● THE TASK:
What you give back must match the data exactly, minus the pictures.

● Items from a dataset:
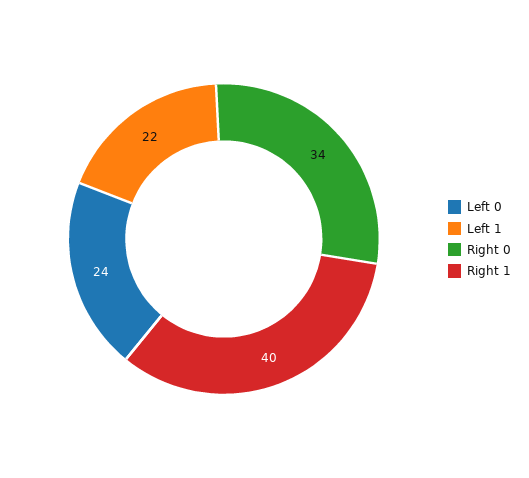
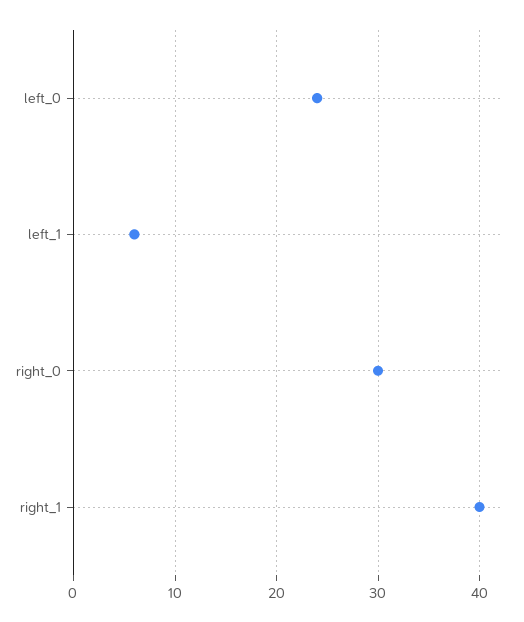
  {
    "Left 0": 24,
-   "Left 1": 22,
+   "Left 1": 6,
-   "Right 0": 34,
+   "Right 0": 30,
    "Right 1": 40
  }

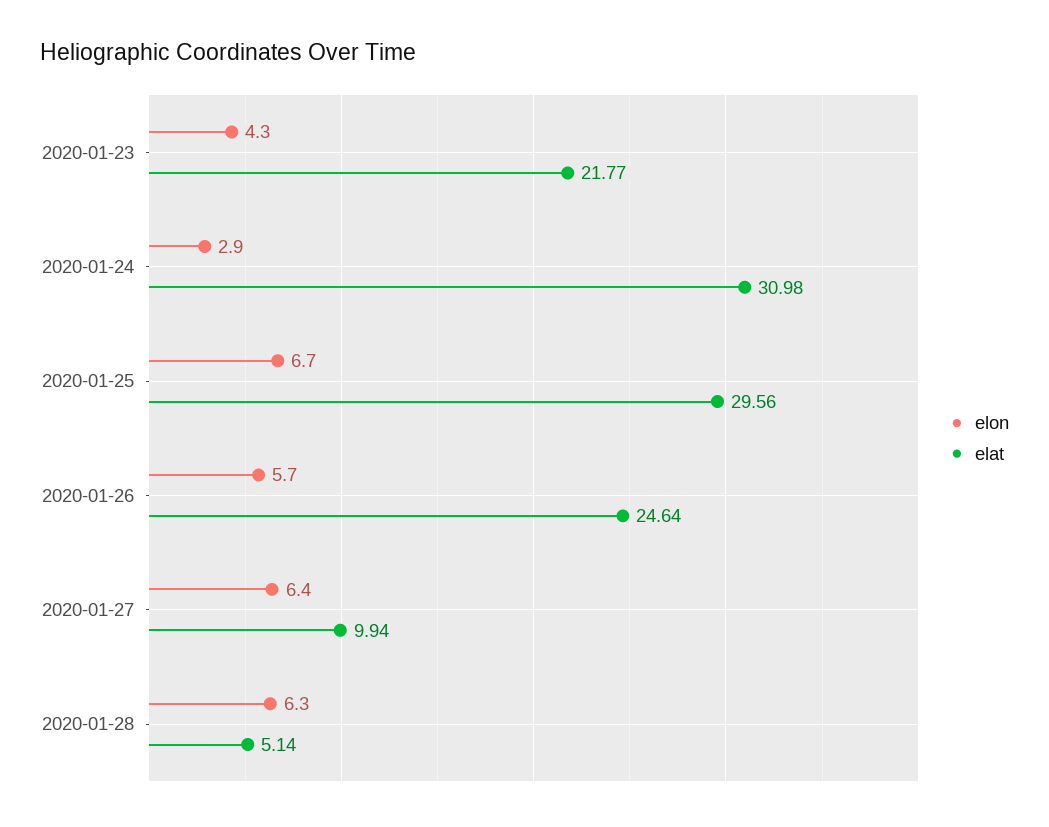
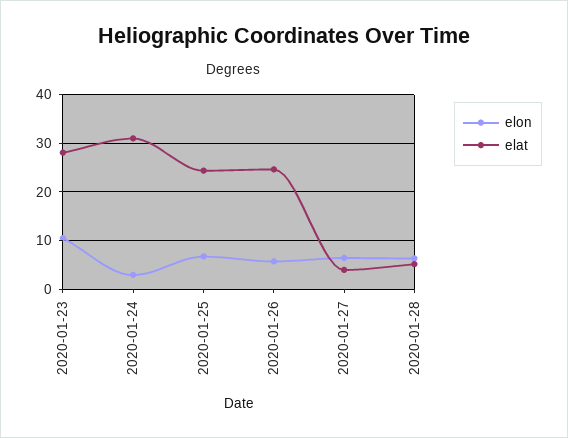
  {
    "elon": {
-     "2020-01-23": 4.3,
+     "2020-01-23": 10,
      "2020-01-24": 2.9,
      "2020-01-25": 6.7,
      "2020-01-26": 5.7,
      "2020-01-27": 6.4,
      "2020-01-28": 6.3
    },
    "elat": {
-     "2020-01-23": 21.77,
+     "2020-01-23": 28,
      "2020-01-24": 30.98,
-     "2020-01-25": 29.56,
+     "2020-01-25": 24,
      "2020-01-26": 24.64,
-     "2020-01-27": 9.94,
+     "2020-01-27": 4,
      "2020-01-28": 5.14
    }
  }

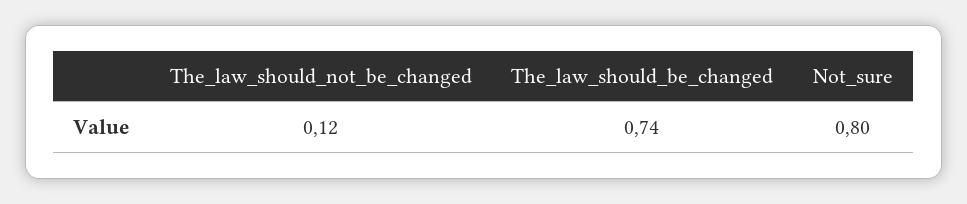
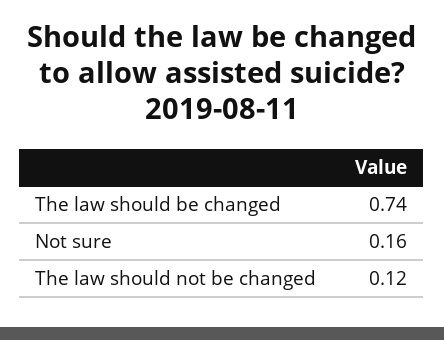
  {
    "The_law_should_not_be_changed": 0.12,
    "The_law_should_be_changed": 0.74,
-   "Not_sure": 0.8
+   "Not_sure": 0.16
  }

● TASK ANSWER:
  {
    "Left 0": 24,
-   "Left 1": 22,
+   "Left 1": 6,
-   "Right 0": 34,
+   "Right 0": 30,
    "Right 1": 40
  }

  {
    "elon": {
-     "2020-01-23": 4.3,
+     "2020-01-23": 10,
      "2020-01-24": 2.9,
      "2020-01-25": 6.7,
      "2020-01-26": 5.7,
      "2020-01-27": 6.4,
      "2020-01-28": 6.3
    },
    "elat": {
-     "2020-01-23": 21.77,
+     "2020-01-23": 28,
      "2020-01-24": 30.98,
-     "2020-01-25": 29.56,
+     "2020-01-25": 24,
      "2020-01-26": 24.64,
-     "2020-01-27": 9.94,
+     "2020-01-27": 4,
      "2020-01-28": 5.14
    }
  }

  {
    "The_law_should_not_be_changed": 0.12,
    "The_law_should_be_changed": 0.74,
-   "Not_sure": 0.8
+   "Not_sure": 0.16
  }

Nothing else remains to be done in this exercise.